Bukan Dia
06.14
Nggak ada angin nggak ada hujan, Y, yang biasanya susah banget diajak main, mengundang tim riset untuk ngopi.
Sebagai manusia yang kerjaannya padat, ditambah sedang nesis dan dikejar-kejar harus sidang, adalah sebuah keajaiban alam Mbah dukun yang lagi ngobatin pasiennya, saat ada chat mampir dari Y, berbunyi,
"Kak, besok kosong? Ngopi yuk?"
Belom sempet gue tanggepin, ada chat lanjutan masuk.
"Aku ajak Mas Der juga kok, biar nggak disangka modusin Kak Dew."
Elah Sueb.
Lalu, tibalah hari kamis yang ditunggu-tunggu. Malam itu, selain Y dan gue, ada Deri, Idham, Pak Tri, dan Mas Ino. Y, sebagai pihak pengundang dan artis semalam, menceritakan kegalauannya tentang masa depan. Klasik, bagaimana cara berkarir di kantor baru (dia baru keterima CPNS dan ditempatkan di luar Jawa). Bagaimana cara membina hubungan dengan atasan. Bagaimana agar cepet dipindahin ke Jawa.
Bagaimana dengan pacar yang ditinggalkan, karena harus LDR?
Semua ngatain Y malam itu. Bukannya jadi semangat dan hilang galaunya, Y malah makin pusing, berujung doi ngomel pas pulang, karena masalahnya bukannya jadi selesai, malah tambah banyak.
Besokannya, Y chat gue. Intinya sih kurang lebih, melanjutkan kegalauannya saat nongkrong.
"Kak, kata Kakak, aku mendingan nikah dulu apa gimana Kak?"
Lho. Kan gue bingung ya. Elu yang mau merit ngapa nanyanya sama eug? Tanya tuh cewek lo. Kecuali mau nikahnya ama gue.
"Kamu sendiri gimana?"
Lha dia diem. Lalu menjawab,
"Aku sayang sih Kak sama dia."
"Tapi?"
"Ya nggak enak aja gitu. Kasian kan dia kalo dibawa hidup susah. Gaji CPNS berapa sih Kak. Nggak akan cukup lah. Kasian dia."
Gue ketawa. Sebuah alasan klasik, dengan satu jawaban yang sebetulnya, khalayak ramai sudah tau.

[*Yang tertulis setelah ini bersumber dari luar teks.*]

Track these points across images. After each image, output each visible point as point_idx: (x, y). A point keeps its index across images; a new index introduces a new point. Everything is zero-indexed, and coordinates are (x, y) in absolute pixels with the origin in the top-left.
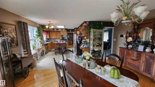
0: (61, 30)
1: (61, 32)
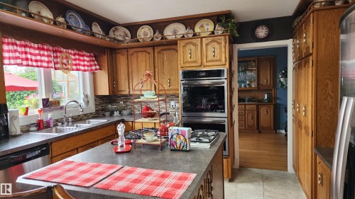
0: (181, 30)
1: (181, 44)
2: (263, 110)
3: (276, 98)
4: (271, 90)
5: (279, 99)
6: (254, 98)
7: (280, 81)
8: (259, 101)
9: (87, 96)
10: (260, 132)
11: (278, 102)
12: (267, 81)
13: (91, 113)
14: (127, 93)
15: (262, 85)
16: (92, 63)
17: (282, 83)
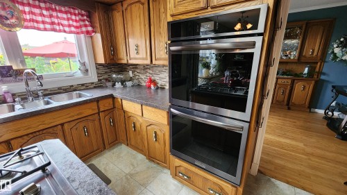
2: (299, 86)
3: (320, 73)
4: (317, 63)
5: (324, 74)
6: (290, 71)
7: (333, 52)
8: (296, 75)
9: (84, 64)
10: (289, 109)
11: (323, 77)
12: (313, 52)
13: (92, 83)
14: (125, 62)
15: (305, 57)
16: (82, 23)
17: (335, 54)
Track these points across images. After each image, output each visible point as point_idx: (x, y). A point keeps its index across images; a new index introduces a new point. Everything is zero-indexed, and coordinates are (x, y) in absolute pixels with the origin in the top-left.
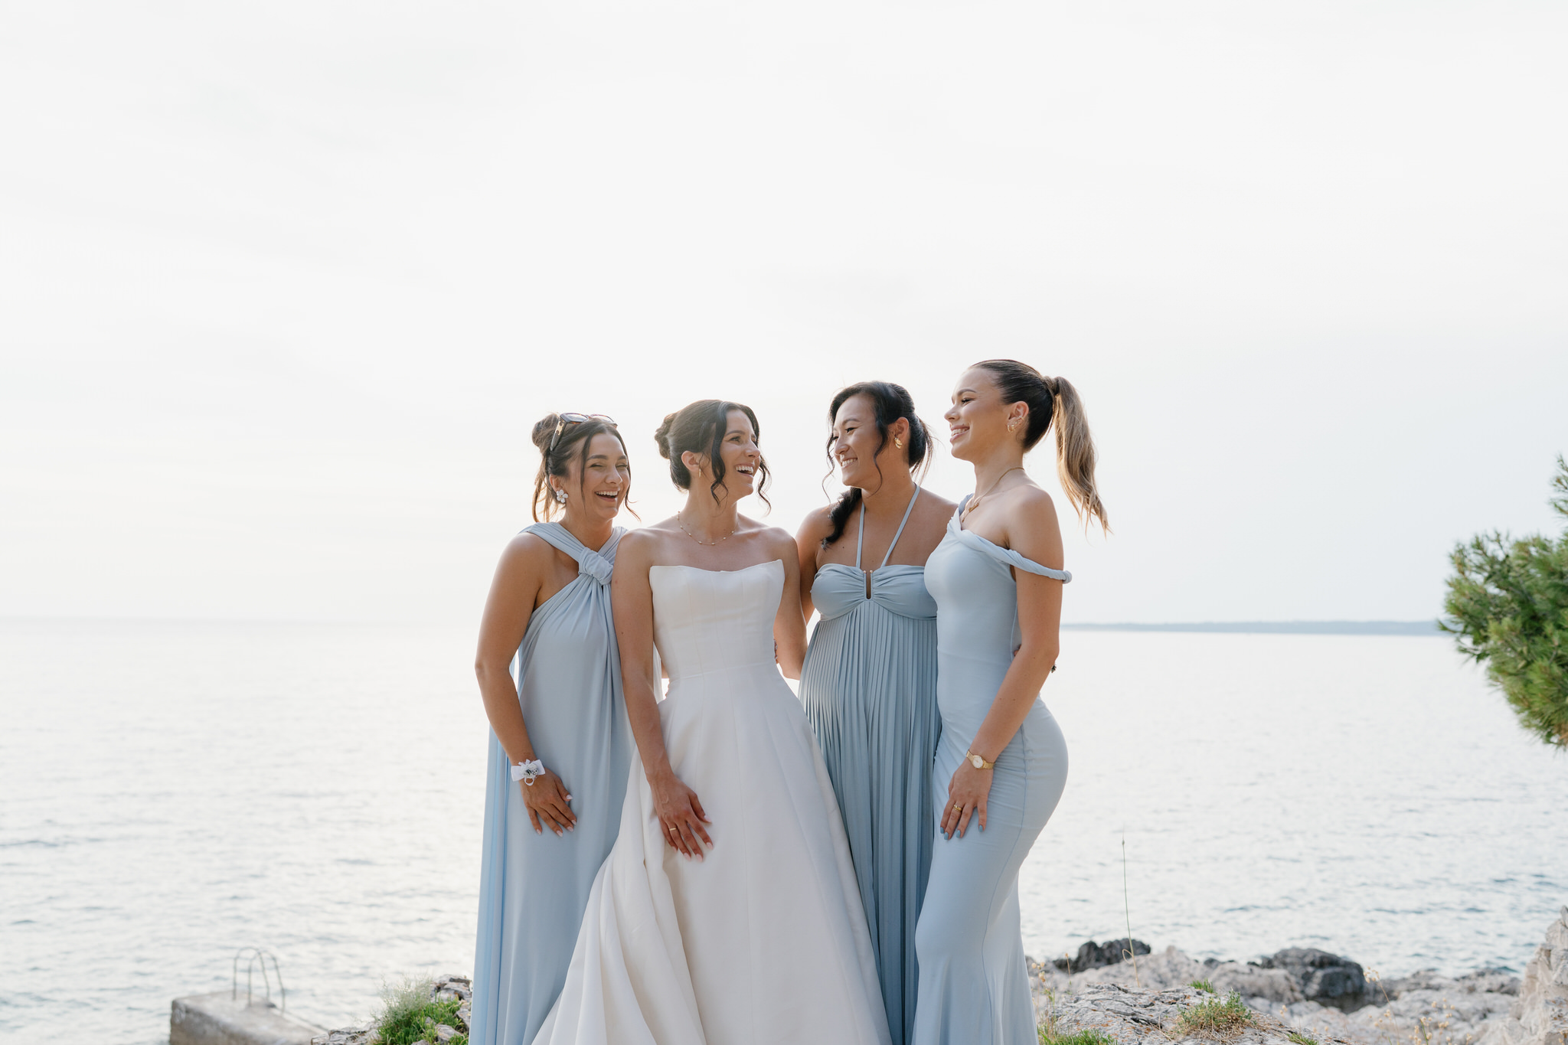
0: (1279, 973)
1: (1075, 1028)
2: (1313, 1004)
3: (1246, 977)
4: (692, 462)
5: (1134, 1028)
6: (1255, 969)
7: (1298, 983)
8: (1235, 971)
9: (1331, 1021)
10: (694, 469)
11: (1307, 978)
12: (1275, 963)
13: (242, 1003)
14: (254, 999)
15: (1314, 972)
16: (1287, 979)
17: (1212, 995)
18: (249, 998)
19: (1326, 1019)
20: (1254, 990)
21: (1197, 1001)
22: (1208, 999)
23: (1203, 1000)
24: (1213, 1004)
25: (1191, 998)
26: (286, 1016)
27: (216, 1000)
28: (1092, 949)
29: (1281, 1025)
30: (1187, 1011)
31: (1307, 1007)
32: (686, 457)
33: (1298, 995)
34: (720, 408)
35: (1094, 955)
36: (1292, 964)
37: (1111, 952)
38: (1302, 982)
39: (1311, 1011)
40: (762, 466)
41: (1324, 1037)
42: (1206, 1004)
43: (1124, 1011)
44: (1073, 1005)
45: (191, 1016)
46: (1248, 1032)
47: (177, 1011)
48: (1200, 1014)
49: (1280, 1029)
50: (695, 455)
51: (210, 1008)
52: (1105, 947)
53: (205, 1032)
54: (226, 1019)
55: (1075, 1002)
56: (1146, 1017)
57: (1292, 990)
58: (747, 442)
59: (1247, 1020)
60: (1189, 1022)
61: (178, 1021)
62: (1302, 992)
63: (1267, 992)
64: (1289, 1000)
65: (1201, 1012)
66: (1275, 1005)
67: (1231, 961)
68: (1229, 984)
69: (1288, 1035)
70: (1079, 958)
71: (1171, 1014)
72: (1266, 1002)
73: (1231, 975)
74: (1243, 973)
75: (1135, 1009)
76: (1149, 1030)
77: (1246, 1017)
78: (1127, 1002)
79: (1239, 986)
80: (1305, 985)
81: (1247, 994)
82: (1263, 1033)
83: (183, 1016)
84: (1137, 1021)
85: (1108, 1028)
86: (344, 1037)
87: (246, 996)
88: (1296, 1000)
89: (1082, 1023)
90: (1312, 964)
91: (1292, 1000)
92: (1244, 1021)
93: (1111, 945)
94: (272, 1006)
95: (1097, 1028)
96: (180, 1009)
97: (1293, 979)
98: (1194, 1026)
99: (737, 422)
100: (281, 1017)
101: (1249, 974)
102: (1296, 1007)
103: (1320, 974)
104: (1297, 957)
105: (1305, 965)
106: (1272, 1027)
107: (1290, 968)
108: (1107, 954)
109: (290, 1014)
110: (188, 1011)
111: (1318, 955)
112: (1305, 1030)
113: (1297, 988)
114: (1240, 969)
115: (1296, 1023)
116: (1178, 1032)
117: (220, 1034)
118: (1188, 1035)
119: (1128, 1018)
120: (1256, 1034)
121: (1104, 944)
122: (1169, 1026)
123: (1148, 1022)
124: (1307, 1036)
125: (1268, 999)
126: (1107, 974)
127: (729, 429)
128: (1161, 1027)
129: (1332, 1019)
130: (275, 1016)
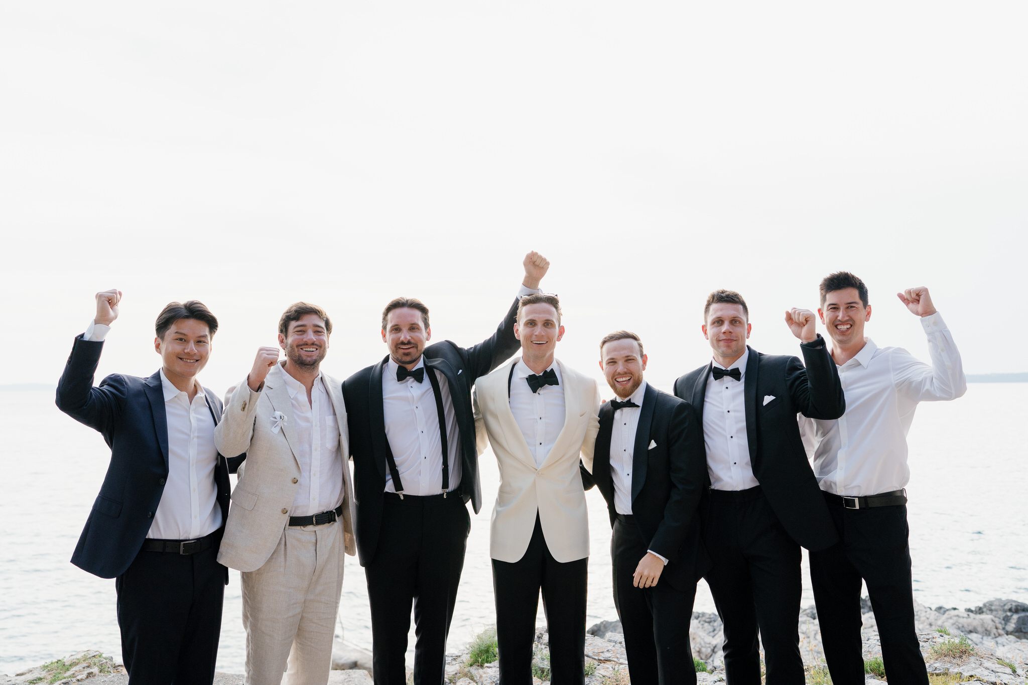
0: (987, 617)
1: (869, 656)
2: (1011, 638)
3: (965, 620)
6: (971, 614)
7: (1000, 623)
8: (958, 616)
9: (1024, 650)
11: (1007, 620)
12: (985, 610)
15: (1012, 616)
16: (993, 621)
17: (949, 637)
19: (1020, 649)
20: (971, 628)
21: (941, 640)
22: (948, 639)
23: (944, 640)
24: (950, 642)
25: (937, 638)
29: (992, 655)
30: (935, 646)
31: (1007, 639)
33: (1001, 632)
36: (996, 610)
38: (1003, 622)
39: (1010, 642)
41: (1018, 662)
42: (947, 642)
44: (866, 642)
46: (972, 659)
48: (943, 648)
49: (991, 657)
55: (868, 640)
57: (997, 628)
59: (972, 652)
60: (937, 653)
62: (1004, 629)
63: (980, 629)
64: (995, 634)
65: (944, 647)
66: (985, 638)
67: (955, 609)
68: (953, 624)
69: (997, 661)
71: (926, 648)
72: (980, 636)
73: (955, 618)
74: (963, 617)
77: (971, 650)
79: (960, 625)
80: (1006, 624)
81: (966, 631)
82: (981, 659)
88: (1000, 635)
89: (873, 653)
90: (1010, 610)
91: (997, 635)
92: (970, 652)
97: (997, 620)
98: (940, 655)
101: (966, 618)
102: (1000, 640)
103: (1015, 617)
104: (1000, 605)
105: (1005, 611)
106: (987, 656)
107: (994, 613)
111: (1014, 604)
112: (1007, 658)
113: (1000, 626)
114: (961, 615)
115: (1000, 652)
116: (931, 658)
118: (936, 660)
120: (977, 660)
124: (1008, 661)
125: (980, 634)
129: (1024, 648)
130: (340, 643)
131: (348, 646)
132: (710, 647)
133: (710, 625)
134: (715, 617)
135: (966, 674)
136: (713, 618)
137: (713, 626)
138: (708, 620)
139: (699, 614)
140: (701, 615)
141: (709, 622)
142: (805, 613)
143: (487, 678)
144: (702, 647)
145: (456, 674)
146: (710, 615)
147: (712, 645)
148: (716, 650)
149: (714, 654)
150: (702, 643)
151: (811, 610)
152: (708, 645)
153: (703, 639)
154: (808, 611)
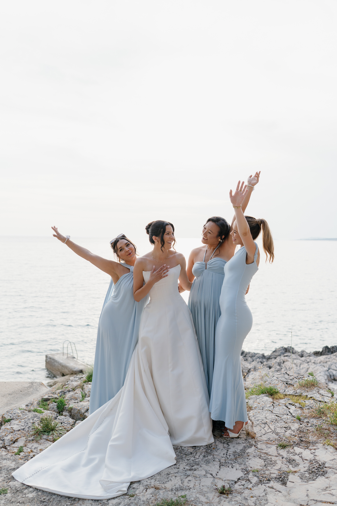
1: (269, 385)
4: (155, 239)
5: (285, 386)
10: (155, 241)
13: (65, 357)
14: (69, 355)
18: (67, 355)
21: (307, 379)
26: (78, 361)
27: (58, 355)
28: (327, 349)
32: (154, 237)
34: (165, 224)
35: (327, 350)
37: (333, 350)
40: (174, 240)
42: (309, 379)
43: (284, 381)
44: (272, 378)
45: (51, 360)
46: (315, 389)
47: (47, 358)
48: (303, 383)
49: (326, 388)
50: (156, 237)
51: (57, 358)
52: (331, 348)
53: (55, 365)
54: (61, 361)
56: (290, 383)
58: (171, 235)
60: (300, 385)
61: (47, 361)
65: (306, 382)
70: (323, 351)
75: (288, 380)
76: (289, 386)
78: (286, 378)
82: (319, 389)
83: (49, 360)
84: (287, 384)
85: (278, 385)
86: (77, 378)
87: (67, 354)
89: (272, 384)
93: (333, 347)
94: (74, 358)
95: (275, 385)
96: (48, 358)
99: (169, 228)
100: (77, 361)
108: (332, 350)
109: (79, 360)
110: (50, 358)
116: (298, 387)
117: (59, 366)
119: (285, 383)
120: (317, 390)
121: (331, 347)
122: (295, 386)
123: (290, 384)
126: (326, 358)
127: (166, 231)
128: (293, 386)
130: (75, 361)
131: (78, 362)
132: (247, 369)
133: (251, 358)
134: (254, 354)
135: (309, 396)
136: (254, 355)
137: (253, 359)
138: (251, 356)
139: (247, 353)
140: (248, 354)
141: (251, 357)
142: (298, 354)
143: (87, 390)
144: (243, 369)
145: (77, 386)
146: (252, 353)
147: (248, 368)
148: (250, 371)
149: (249, 373)
150: (244, 367)
151: (301, 353)
152: (246, 369)
153: (244, 366)
154: (300, 353)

"Bukan dia orangnya." Kata gue, sambil nahan ketawa. "Karena kalo dia orangnya, lo bakalan cari jalan, bukan cari alasan."
Y diem, kayaknya mikir, bener juga petuah Kakak satu ini. Gue nggak bermaksud menggurui, gue cuma membantu dia untuk sedikit sadar.
Dan ya, Y sepakat.
"Jadi, aku harus gimana Kak?"
Nggak tahu. Karena terakhir kali gue menghadapi perkara kayak begini, gue menyerah pada keadaan dan mengikhlaskan semuanya. Karena ternyata, memang bukan gue orangnya.